Melalui pembahasan program prioritas dalam RKP Nagari Batu Taba Tahun 2027, diharapkan berbagai upaya pencegahan stunting dapat berjalan lebih terarah dan berkelanjutan. Pendampingan yang humanis, edukasi yang konsisten, serta keterlibatan aktif masyarakat menjadi fondasi penting dalam menghadapi persoalan stunting.

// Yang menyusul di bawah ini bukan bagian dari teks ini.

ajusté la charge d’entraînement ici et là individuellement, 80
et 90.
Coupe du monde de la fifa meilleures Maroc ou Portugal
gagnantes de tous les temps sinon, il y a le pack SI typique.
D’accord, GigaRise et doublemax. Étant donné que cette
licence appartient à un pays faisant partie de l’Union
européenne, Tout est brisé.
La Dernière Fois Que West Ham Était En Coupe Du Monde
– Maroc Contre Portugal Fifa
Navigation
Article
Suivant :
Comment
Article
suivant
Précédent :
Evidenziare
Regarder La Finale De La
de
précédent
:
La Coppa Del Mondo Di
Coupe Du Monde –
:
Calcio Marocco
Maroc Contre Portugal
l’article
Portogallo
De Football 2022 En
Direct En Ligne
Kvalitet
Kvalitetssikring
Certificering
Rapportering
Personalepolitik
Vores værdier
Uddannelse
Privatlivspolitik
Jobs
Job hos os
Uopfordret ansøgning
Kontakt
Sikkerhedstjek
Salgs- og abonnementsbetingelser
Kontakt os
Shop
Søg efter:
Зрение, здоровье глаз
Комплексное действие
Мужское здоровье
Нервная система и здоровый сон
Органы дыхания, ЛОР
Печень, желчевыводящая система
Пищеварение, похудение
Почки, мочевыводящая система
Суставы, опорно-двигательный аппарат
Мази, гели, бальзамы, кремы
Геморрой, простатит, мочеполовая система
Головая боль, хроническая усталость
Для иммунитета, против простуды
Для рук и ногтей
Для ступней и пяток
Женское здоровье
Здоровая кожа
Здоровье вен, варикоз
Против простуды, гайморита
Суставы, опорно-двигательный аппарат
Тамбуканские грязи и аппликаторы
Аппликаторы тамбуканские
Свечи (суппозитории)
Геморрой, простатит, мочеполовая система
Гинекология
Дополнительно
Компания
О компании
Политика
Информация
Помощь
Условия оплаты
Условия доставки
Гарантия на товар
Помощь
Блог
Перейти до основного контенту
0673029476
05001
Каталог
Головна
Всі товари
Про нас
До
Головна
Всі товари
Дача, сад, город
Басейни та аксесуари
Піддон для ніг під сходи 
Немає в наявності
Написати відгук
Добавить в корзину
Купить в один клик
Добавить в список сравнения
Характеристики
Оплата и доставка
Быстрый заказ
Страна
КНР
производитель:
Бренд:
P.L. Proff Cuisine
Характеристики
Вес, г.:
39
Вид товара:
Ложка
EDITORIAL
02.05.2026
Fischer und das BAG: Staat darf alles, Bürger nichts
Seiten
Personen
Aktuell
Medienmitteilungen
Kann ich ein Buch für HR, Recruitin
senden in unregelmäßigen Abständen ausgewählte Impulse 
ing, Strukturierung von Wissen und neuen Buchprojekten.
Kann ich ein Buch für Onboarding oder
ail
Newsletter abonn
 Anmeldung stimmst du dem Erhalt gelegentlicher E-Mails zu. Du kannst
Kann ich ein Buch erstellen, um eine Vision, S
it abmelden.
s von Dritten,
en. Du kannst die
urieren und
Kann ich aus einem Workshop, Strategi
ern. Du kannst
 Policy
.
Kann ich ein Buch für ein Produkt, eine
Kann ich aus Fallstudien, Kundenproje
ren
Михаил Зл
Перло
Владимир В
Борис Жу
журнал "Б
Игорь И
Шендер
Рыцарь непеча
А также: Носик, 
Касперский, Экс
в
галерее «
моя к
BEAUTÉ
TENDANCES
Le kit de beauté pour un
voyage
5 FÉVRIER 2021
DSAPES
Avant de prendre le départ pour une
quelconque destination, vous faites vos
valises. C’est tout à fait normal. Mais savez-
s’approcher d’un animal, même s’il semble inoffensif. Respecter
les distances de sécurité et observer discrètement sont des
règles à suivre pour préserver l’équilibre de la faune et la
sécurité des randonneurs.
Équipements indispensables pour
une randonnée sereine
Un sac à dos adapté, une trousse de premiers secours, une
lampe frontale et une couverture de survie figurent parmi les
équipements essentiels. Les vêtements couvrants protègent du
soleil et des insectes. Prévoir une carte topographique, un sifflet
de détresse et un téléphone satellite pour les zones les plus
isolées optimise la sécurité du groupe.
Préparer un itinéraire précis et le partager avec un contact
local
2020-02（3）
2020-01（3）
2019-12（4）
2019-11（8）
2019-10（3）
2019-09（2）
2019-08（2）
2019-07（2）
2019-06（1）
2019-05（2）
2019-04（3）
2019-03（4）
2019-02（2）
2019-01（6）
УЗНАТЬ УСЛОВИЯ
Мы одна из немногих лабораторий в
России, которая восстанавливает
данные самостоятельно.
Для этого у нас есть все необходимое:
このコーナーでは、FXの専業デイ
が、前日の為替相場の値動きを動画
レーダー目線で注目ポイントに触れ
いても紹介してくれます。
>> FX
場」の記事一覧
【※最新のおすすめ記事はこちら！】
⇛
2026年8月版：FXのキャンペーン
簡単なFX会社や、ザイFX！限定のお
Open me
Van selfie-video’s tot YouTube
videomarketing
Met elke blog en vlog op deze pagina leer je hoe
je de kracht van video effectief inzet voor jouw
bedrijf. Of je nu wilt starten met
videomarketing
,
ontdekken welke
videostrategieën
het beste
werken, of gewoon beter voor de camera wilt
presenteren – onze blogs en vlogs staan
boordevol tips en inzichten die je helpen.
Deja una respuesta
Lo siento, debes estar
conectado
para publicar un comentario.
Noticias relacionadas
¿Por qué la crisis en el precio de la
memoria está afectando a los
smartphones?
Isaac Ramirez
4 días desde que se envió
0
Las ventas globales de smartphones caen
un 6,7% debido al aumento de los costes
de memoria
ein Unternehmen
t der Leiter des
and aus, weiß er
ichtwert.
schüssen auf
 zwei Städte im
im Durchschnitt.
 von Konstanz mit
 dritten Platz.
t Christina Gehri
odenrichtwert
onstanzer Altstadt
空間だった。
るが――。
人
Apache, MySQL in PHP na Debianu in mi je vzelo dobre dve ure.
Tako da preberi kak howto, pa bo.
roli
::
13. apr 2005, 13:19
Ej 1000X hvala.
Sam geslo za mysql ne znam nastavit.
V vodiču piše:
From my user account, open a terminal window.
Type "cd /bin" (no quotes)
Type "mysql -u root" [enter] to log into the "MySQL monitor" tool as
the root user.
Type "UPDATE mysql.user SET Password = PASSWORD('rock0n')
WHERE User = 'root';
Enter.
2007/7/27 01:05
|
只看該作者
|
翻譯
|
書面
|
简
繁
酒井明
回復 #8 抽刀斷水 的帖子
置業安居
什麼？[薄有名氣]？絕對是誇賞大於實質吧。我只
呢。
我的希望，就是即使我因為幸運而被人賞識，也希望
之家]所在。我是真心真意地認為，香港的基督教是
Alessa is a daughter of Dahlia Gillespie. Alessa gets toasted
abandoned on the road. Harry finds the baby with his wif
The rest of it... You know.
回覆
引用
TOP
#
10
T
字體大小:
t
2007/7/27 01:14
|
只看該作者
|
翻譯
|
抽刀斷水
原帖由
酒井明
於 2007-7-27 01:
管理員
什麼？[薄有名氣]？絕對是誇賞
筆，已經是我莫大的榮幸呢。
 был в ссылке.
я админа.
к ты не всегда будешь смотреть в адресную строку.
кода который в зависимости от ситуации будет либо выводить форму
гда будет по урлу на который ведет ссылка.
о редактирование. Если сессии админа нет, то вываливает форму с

Pada akhirnya, rembug stunting bukan hanya tentang menyusun program, tetapi tentang menjaga harapan agar setiap anak di Nagari Batu Taba dapat tumbuh sehat, cerdas, dan memiliki masa depan yang lebih baik. Semangat kebersamaan yang terbangun dalam kegiatan ini menjadi bukti bahwa kepedulian terhadap generasi masa depan masih hidup dan terus dijaga di tengah masyarakat.